Une dernière parole, toujours lucide
Son entretien accordé à Sociologies Pratiques en 2024 montrait que le temps n’avait rien émoussé. Il y dénonçait avec la même vigueur les dégâts de la commission Attali (2007-2008), qui avait, selon lui, asphyxié les chambres en leur supprimant la moitié de leurs ressources fiscales et en ponctionnant leurs réserves. Il y rappelait, ce qu’il avait toujours cru et qui demeure encore aujourd’hui au cœur des débats sur la dette : « La prospérité d’un pays repose sur ses entreprises. Sans elles, pas d’emploi, pas de services publics. »
Ce que nous lui devons
Jean-François Bernardin a lutté contre la crise des corps intermédiaires et contre le scénario des prospectivistes qui, en 2016, dessinaient la vision à 2038 d’une mondialisation agrégeant les territoires et dissolvant leurs identités. Le président Bernardin était convaincu qu’en restant libre d’entreprendre grâce au réseau des CCI, il était collectivement possible de ne pas subir la mondialisation. La priorité était de l’analyser, de l’anticiper, de s’y projeter en stratégie, aussi grâce à l’intelligence économique.

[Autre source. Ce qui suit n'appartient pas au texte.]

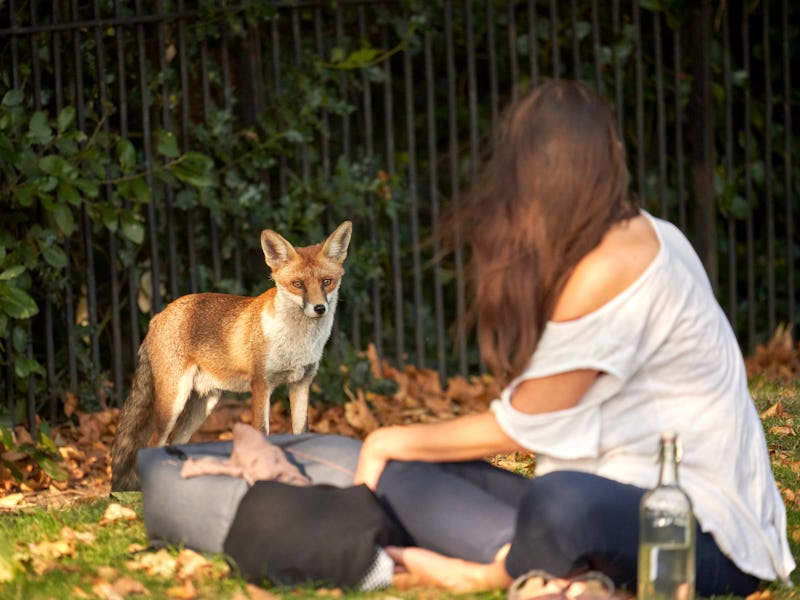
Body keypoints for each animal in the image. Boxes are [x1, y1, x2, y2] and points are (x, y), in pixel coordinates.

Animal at [108, 221, 350, 492]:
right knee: (153, 444)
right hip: (173, 402)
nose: (320, 308)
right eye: (298, 284)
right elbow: (262, 433)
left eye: (327, 281)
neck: (296, 344)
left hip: (205, 404)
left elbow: (302, 433)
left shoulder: (301, 383)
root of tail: (159, 315)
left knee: (176, 442)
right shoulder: (261, 385)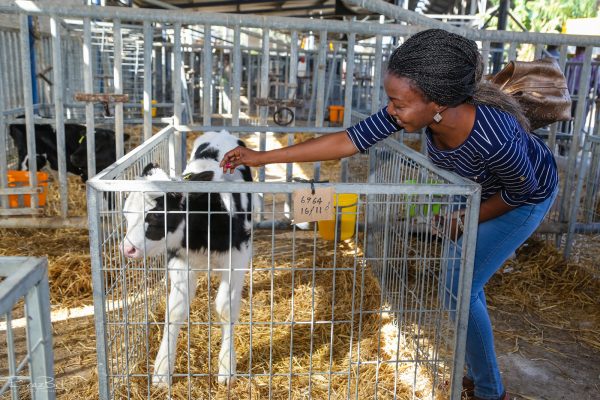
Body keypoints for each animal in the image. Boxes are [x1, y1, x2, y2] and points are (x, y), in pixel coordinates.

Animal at [120, 130, 252, 386]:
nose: (126, 249)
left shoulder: (237, 259)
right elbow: (175, 311)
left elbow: (226, 309)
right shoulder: (181, 262)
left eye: (155, 218)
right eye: (126, 215)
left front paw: (227, 367)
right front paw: (162, 370)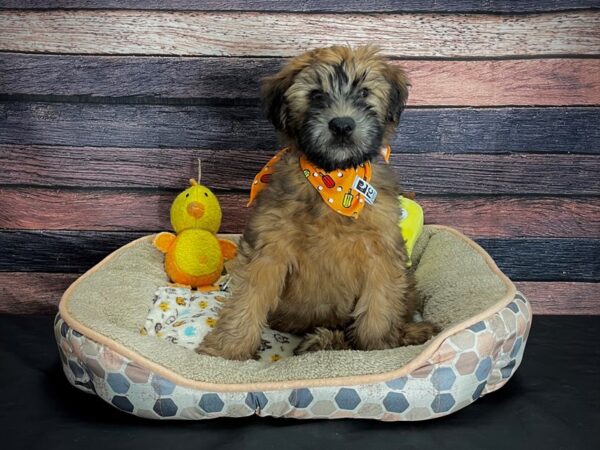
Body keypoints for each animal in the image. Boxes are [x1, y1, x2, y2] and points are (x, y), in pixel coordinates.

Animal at [199, 44, 438, 362]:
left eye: (364, 92)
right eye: (315, 95)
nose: (342, 125)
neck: (333, 179)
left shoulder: (381, 250)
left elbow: (379, 304)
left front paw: (375, 349)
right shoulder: (269, 246)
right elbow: (248, 297)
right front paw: (226, 349)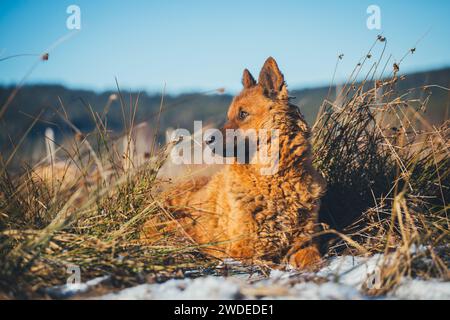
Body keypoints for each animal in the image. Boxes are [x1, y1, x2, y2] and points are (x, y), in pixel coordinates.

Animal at [142, 57, 326, 268]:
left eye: (243, 114)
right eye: (229, 115)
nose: (207, 140)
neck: (273, 181)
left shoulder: (305, 242)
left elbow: (313, 260)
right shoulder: (244, 251)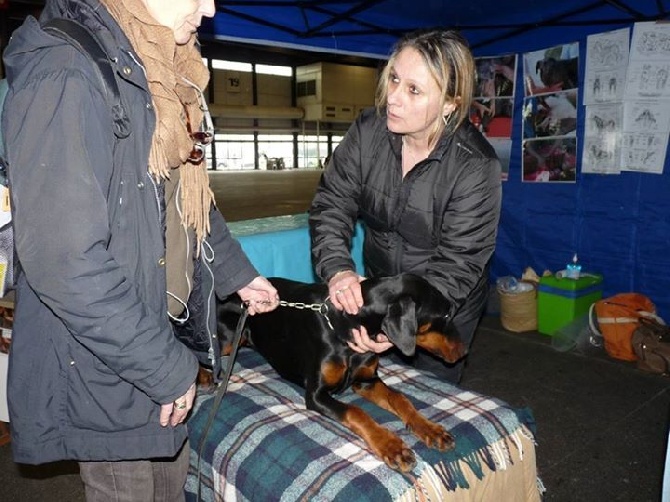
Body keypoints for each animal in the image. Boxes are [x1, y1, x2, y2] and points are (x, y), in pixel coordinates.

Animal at [217, 272, 468, 472]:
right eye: (446, 315)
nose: (465, 351)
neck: (347, 328)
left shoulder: (367, 380)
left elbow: (400, 398)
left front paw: (430, 430)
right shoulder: (316, 395)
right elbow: (356, 411)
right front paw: (392, 446)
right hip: (230, 336)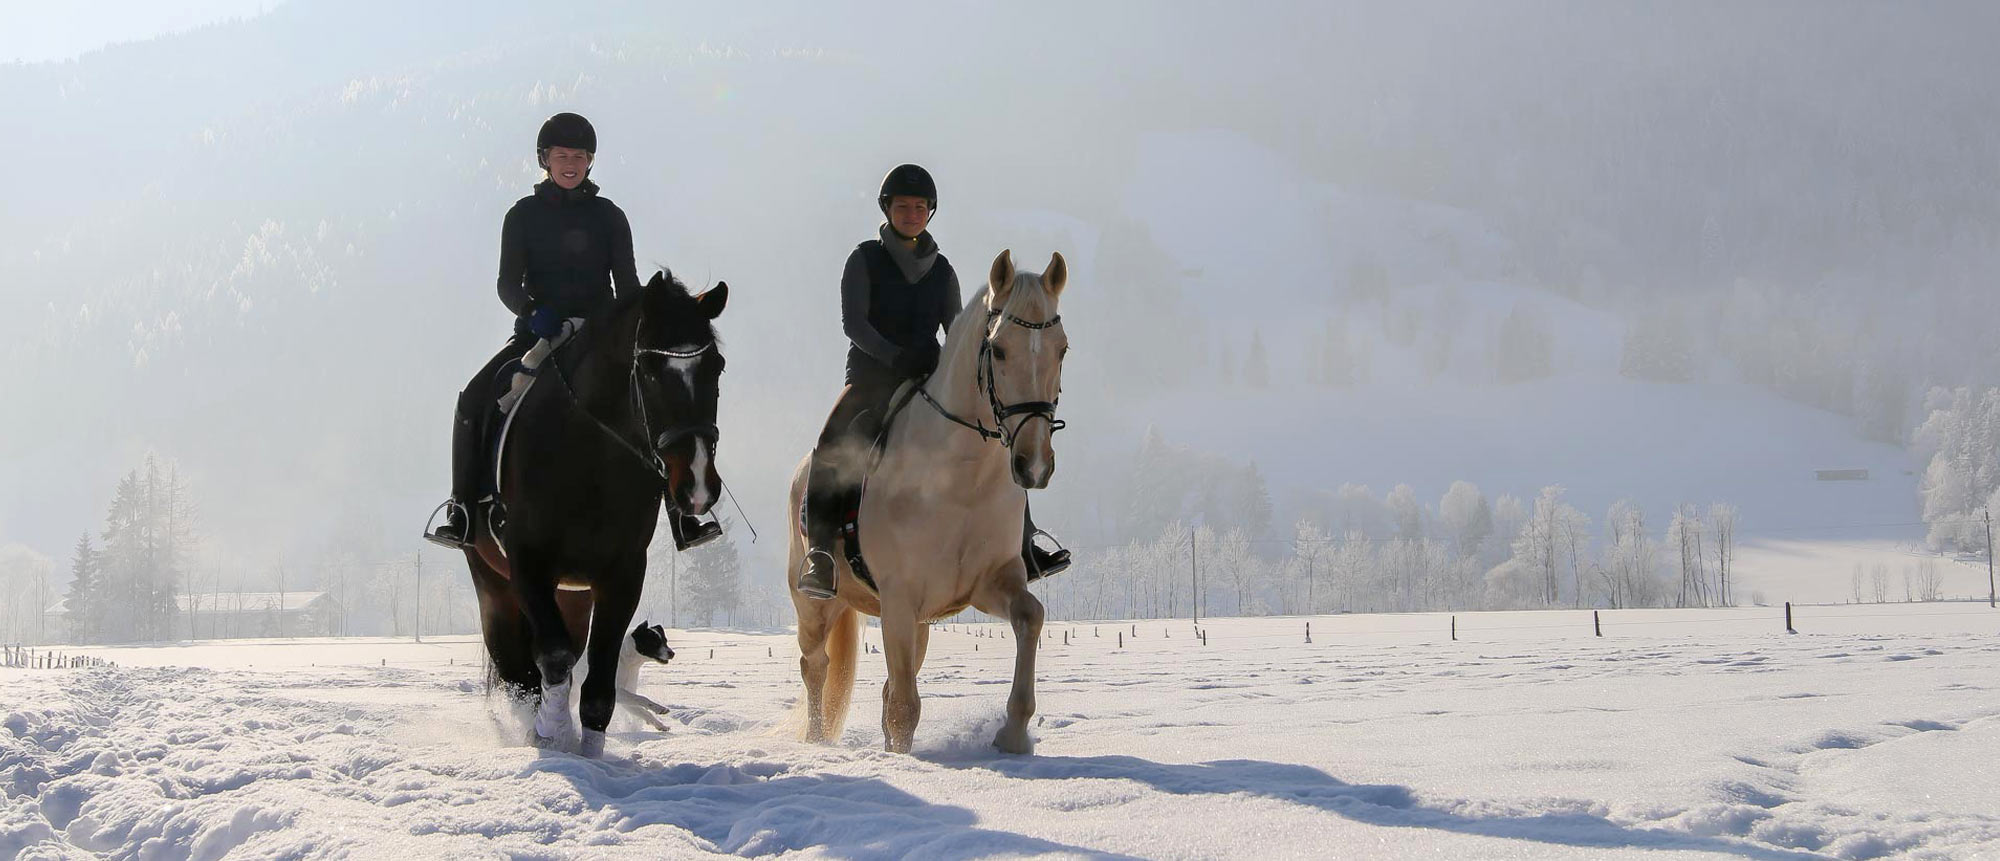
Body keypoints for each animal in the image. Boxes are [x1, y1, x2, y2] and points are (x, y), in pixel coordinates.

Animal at [464, 272, 724, 756]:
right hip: (494, 587)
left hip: (574, 594)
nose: (698, 483)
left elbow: (600, 684)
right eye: (651, 370)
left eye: (716, 366)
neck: (590, 456)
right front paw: (552, 738)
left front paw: (590, 754)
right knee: (519, 672)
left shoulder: (623, 573)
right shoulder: (528, 564)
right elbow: (554, 659)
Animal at [792, 249, 1080, 752]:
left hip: (920, 623)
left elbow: (1030, 616)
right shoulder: (899, 600)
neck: (960, 482)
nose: (1033, 464)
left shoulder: (988, 584)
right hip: (814, 605)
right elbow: (905, 709)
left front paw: (1012, 733)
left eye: (1061, 348)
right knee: (816, 668)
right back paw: (817, 743)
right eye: (998, 349)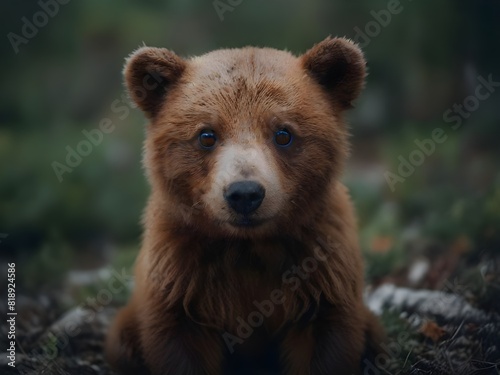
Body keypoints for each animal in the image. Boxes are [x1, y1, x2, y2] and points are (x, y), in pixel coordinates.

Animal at [106, 36, 382, 375]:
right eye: (207, 134)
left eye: (283, 133)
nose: (245, 194)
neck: (247, 246)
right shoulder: (179, 279)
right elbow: (180, 347)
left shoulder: (323, 274)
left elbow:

Pour ceux qui ont eu la chance de travailler à ses côtés, il reste une figure de référence : celle de l’homme aux saines et franches colères, celle de l’homme qui écoutait et consultait avant de décider, celui qui savait que « les grands mouvements qui peuvent changer notre vie collective viennent d’en bas ».
À Jean-François Bernardin – avec ma gratitude et mon admiration.
Philippe Clerc, Président de l’Académie de l’Intelligence Économique, ancien directeur de l’intelligence économique, de l’innovation et des TIC à l’ACFCI.